Q.) I have several LaserLyte products and I love them all! The only one that causes raised eyebrows when seen is the Pistol Bayonet. Where did the idea for that come from? Mine is the PB-4 and I find it to be useful enough that I keep it on hand in my day bag!
A.) Irish car bombs at a German bar with the President of Ka-Bar and the desire to make something that just looks cool with a feeling that I knew it would sell!
Q.) The Laser Training System has revolutionized the way I train. My basement now doubles as my range and provides a realistic and configurable training environment. When you hear that your products have made someone a better shooter or saved lives, how does that make you feel?
A.) Proud! I have heard stories of line of duty injured policemen in hospital beds using my laser training product getting ready to go back to work and they did. We make products that are useful, how people use them always impresses me. Any trigger time improves your shooting, I am happy that so many people use it.

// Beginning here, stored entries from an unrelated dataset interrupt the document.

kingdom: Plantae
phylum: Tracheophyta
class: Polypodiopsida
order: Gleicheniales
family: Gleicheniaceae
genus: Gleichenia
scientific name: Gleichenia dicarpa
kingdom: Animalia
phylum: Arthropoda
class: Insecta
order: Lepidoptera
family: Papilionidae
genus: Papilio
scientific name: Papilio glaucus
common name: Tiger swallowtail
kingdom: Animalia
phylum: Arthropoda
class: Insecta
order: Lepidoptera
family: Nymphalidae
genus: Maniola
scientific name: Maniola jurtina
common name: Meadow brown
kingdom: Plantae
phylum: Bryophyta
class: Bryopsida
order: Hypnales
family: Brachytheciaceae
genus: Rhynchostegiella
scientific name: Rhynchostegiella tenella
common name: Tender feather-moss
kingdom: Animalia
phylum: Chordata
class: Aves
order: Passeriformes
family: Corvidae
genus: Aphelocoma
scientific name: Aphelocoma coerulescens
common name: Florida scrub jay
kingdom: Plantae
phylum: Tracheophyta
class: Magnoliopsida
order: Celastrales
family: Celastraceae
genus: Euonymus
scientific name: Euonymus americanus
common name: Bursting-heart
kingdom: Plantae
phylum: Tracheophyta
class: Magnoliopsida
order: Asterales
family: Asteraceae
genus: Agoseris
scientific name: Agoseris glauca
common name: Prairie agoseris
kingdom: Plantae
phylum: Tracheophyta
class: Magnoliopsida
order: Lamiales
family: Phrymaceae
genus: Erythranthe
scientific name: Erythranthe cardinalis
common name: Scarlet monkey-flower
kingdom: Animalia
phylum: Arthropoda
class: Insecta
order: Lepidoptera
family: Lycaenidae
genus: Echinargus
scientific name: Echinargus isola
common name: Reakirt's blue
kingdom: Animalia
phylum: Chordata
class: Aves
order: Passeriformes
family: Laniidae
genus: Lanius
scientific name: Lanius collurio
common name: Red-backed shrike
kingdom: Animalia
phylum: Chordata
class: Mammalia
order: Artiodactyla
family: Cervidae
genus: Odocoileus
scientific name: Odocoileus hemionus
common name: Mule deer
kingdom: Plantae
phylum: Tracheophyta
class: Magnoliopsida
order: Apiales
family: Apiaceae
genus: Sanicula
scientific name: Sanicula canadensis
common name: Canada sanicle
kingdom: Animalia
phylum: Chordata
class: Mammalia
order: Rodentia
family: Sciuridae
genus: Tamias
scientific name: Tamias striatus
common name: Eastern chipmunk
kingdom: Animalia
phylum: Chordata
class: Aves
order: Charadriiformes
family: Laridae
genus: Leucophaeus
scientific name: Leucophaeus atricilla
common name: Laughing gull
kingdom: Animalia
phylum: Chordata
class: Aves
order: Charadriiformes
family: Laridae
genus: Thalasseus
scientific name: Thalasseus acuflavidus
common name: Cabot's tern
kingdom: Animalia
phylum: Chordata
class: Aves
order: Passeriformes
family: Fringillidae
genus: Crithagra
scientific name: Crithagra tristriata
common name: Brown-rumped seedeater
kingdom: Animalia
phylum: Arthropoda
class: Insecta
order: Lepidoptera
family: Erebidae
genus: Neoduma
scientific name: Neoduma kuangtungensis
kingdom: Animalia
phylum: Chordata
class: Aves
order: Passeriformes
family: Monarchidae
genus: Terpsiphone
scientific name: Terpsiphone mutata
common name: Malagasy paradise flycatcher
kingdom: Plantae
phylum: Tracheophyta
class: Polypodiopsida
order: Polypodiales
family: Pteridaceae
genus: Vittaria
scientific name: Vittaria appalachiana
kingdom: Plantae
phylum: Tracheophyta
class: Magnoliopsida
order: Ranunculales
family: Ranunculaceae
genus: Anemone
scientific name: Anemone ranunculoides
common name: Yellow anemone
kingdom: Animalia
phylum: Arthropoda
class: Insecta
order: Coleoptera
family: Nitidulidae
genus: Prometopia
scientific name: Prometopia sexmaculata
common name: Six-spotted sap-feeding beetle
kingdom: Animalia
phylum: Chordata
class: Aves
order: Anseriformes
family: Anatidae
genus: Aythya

Q.) How does the knowledge that your products have the potential to be used in a defensive encounter and that someone’s life may be in the balance affect your material choices and production processes?
A.) I personally squeeze the trigger and install the final production laser of every laser we put out the door. Furthermore I consistently carry or have on hand my products on weapons that could be used in a defensive situation. We have a very strict quality control program to mitigate all possible failures. I have no problems shutting down production if it means a product could possibly fail.
Q.) I just received one of the Center Mass units and can’t wait to use it. How many different versions were made and tested before the current form was decided on?
A.) 2 versions were made the first ones circle spread to fast and we modified the lens to spread at a real world pace of 1 inch per yard. Then made it in green and red.
Q.) What kind of testing do the production samples go through and how long does that testing last?
A.) Thousands of rounds, dozens of times, 2-4 weeks. Testing 00 buck shot sucks!
Q.) What are some projects that LaserLyte has in the works that you can discuss?
A.) More fun laser training products, we are trying to replicate what people really shoot at and replicate that fun indoors. Any hot new pistol that is out or is coming out (many not introduced yet?) there will be a LaserLyte involved. We ARE NOT making flashlights, ARs, AR rails or 1911s.
Q.) Where do you see LaserLyte being in the next three years?
A.) The premier go-to laser company for laser sights, laser bore sights and laser training.
Q.) What do you feel is going to be the next major advancement in weapon sighting systems?
A.) Small green lasers! Center Mass Laser Systems.
Q.) I have worked on several projects with my father and in the process we tend to bump heads a few times. How does the father / son dynamic play out with you when it comes to developing new products?
A.) As you can see it works pretty well. My father loves design challenges. If I can come up with the idea and convince him it will sell, he will find a way to make it.
Q.) The above question plays a bit toward differences of opinion that may exist and the challenges they present, but what do you find to be the positives or unique strengths that working with family brings to the table?
A.) Advantage is: Agility! freedom to make decisions, act on them and produce product, board members are 2, it is easy to product cool new innovative product. Not watered down behind the market trend crap.
Q.) What is the best part of your job?
A.) When customers buy new product, it is a compliment to the whole company. If they buy it? It says that I like what you do and I willing to show you with my hard earned money.
Q.) Often times, people contact the companies of products they own or use to share a story about how they used said products. Do you have any end user stories that stuck in your mind that you can share?
A.) Injured Cop in the hospital using my laser trainers to stay tuned up. Cops wives getting angry at me for their husbands doing 100 rounds of dry fire at bed time. Any practical pistol bayonet story.
Q.) What keeps Aaron Moore awake at night?
A.) The excitement of the new products coming out and how the market will receive them.